Sunday, September 20, 2020

Mobile Broadband as Fast and Cheap as Fixed? Yes, in Some Cases

Most of us historically have believed that mobile internet access could "never" be as fast, or as cheap, as fixed network services. But that now has to be qualified. For many use cases, mobile broadband might well be as functional, and as affordable, as fixed network broadband. In fact, in some markets, it can be argued that FTTH no longer is viable as a platform for any tier-one service provider with universal service obligations.


That does not always require that mobile speeds and prices be identical to the fastest fixed network offers, such as symmetrical gigabit or symmetrical multi-gigabit services. All that has to happen is that a specific mobile offer is equivalent to a similar fixed network broadband offer in terms of performance and price, for a specific customer's needs and willingness to pay.

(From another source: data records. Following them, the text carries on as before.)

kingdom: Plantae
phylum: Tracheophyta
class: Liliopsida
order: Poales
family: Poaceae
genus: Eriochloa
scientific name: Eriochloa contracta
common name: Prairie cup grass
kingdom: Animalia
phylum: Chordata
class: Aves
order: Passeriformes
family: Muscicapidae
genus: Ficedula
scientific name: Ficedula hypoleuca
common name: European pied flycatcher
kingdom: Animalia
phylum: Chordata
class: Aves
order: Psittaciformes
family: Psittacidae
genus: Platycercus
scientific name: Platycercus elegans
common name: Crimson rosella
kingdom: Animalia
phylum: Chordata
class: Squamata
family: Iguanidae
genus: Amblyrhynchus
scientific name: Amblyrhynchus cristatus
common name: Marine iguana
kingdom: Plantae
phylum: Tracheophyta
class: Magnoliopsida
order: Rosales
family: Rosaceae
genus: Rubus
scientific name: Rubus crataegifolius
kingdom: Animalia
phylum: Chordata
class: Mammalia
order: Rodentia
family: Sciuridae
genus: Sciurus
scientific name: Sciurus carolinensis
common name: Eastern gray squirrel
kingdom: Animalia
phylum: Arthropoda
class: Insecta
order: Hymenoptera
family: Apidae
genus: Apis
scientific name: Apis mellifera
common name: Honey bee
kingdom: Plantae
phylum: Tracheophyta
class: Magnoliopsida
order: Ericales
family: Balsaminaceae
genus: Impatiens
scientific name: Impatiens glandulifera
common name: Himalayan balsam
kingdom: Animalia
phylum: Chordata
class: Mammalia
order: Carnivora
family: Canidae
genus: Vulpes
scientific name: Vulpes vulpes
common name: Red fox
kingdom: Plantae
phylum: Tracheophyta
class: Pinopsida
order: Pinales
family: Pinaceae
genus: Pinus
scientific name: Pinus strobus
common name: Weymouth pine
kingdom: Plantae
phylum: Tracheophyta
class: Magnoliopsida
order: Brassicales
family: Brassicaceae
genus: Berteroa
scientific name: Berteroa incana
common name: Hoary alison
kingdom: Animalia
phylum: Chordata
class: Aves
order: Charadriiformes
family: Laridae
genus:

That is why 5G fixed wireless will be the most common form of mobile substitution for home broadband, aimed at users with relatively modest bandwidth needs and high price sensitivity price sensitivity. In the U.S. market, that might be customers who will not buy speeds above 300 Mbps, or pay much more than $50 a month.


That this is possible at all is a function of new spectrum policies, Moore's Law and better technology enabled by Moore's Law. One example of the broader trend is the way Moore's Law has allowed faster speeds and lower prices, beyond what connectivity providers or computing suppliers might prefer.


The most-startling strategic assumption ever made by Bill Gates was his belief that horrendously-expensive computing hardware would eventually be so low cost that he could build his own business on software for ubiquitous devices. Basically, I believe he asked himself what his own business would look like if computing hardware was free. 


How startling was that question? Consider that, In constant dollar terms, the computing power of an Apple iPad 2, when Microsoft was founded in 1975, would have cost between US$100 million and $10 billion.


The point is that the assumption by Gates that computing operations would be so cheap was an astounding leap. But my guess is that Gates understood Moore’s Law in a way that the rest of us did not.


Reed Hastings, Netflix founder, apparently made a similar decision. For Bill Gates, the insight that free computing would be a reality meant he should build his business on software used by computers.


Reed Hastings came to the same conclusion as he looked at bandwidth trends in terms both of capacity and prices. At a time when dial-up modems were running at 56 kbps, Hastings extrapolated from Moore's Law to understand where bandwidth would be in the future, not where it was “right now.”


“We took out our spreadsheets and we figured we’d get 14 megabits per second to the home by 2012, which turns out is about what we will get,” says Reed Hastings, Netflix CEO. “If you drag it out to 2021, we will all have a gigabit to the home." So far, internet access speeds have increased at just about those rates.


As frightening as it might be for executives and shareholders in the telecommunications industry, a bedrock assumption of mine about dynamics in the industry is that, over time, retail prices for connectivity services also will trend towards zero.


“Near-zero pricing” does not mean absolute zero (free), but only prices so low there is no practical constraint to using the services, just as prices of computing appliances trend towards lower prices over time, without reaching actual “zero.”